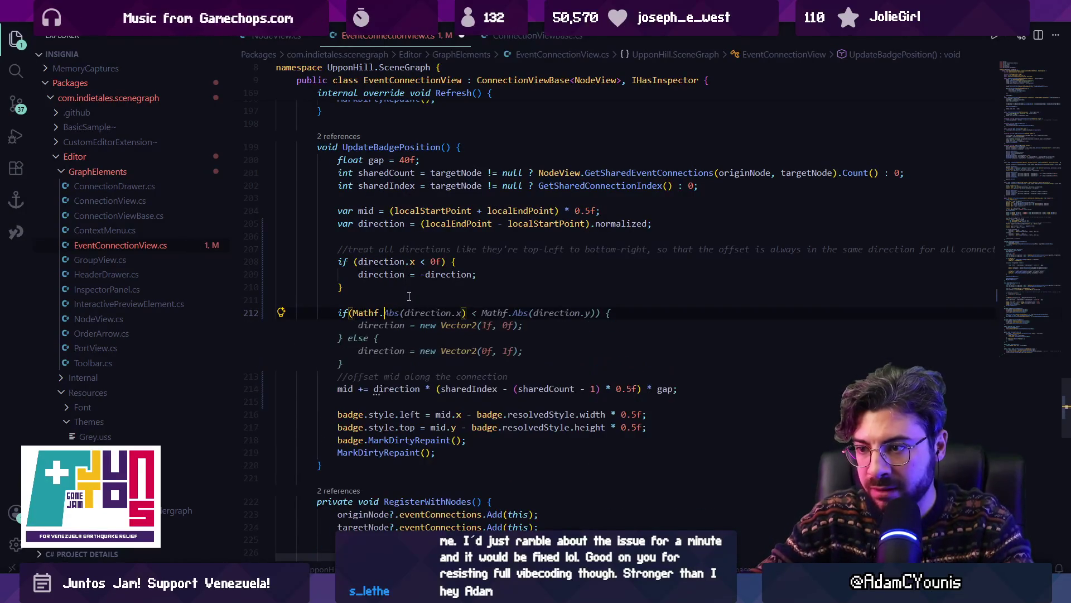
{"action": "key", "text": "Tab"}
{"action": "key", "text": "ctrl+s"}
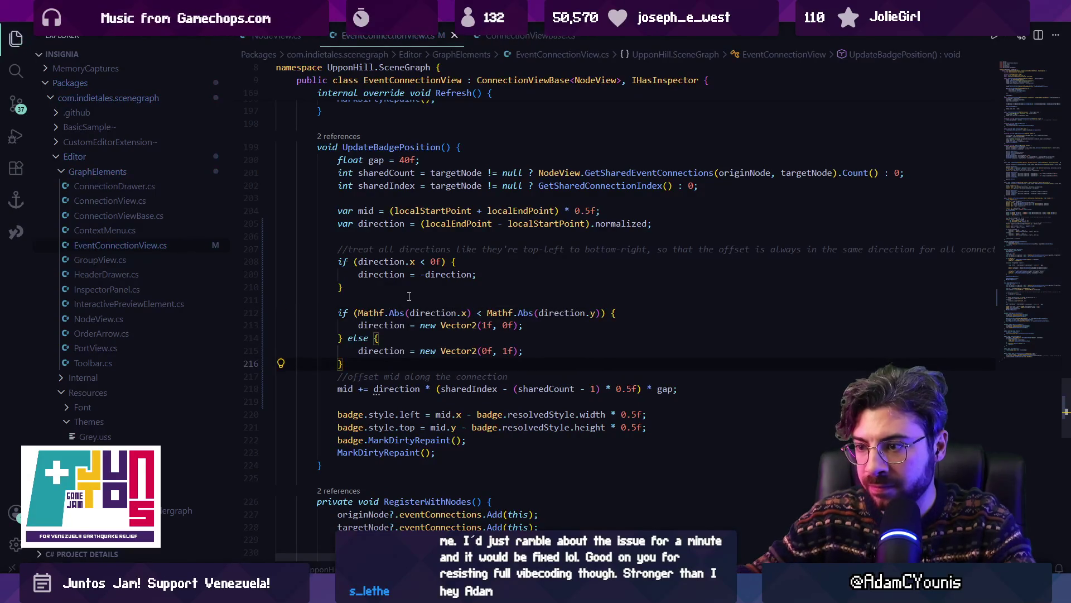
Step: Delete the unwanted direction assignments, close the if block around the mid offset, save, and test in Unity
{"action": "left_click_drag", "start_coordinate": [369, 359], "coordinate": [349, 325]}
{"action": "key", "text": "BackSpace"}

###

PROBLEM DESCRIPTION>
Everything from the line with "Step: Delete the" to the end of the listing above is to be set down exactly, both ends included.

WRITTEN RESPONSE>
Step: Delete the unwanted direction assignments, close the if block around the mid offset, save, and test in Unity
{"action": "left_click_drag", "start_coordinate": [369, 359], "coordinate": [349, 325]}
{"action": "key", "text": "BackSpace"}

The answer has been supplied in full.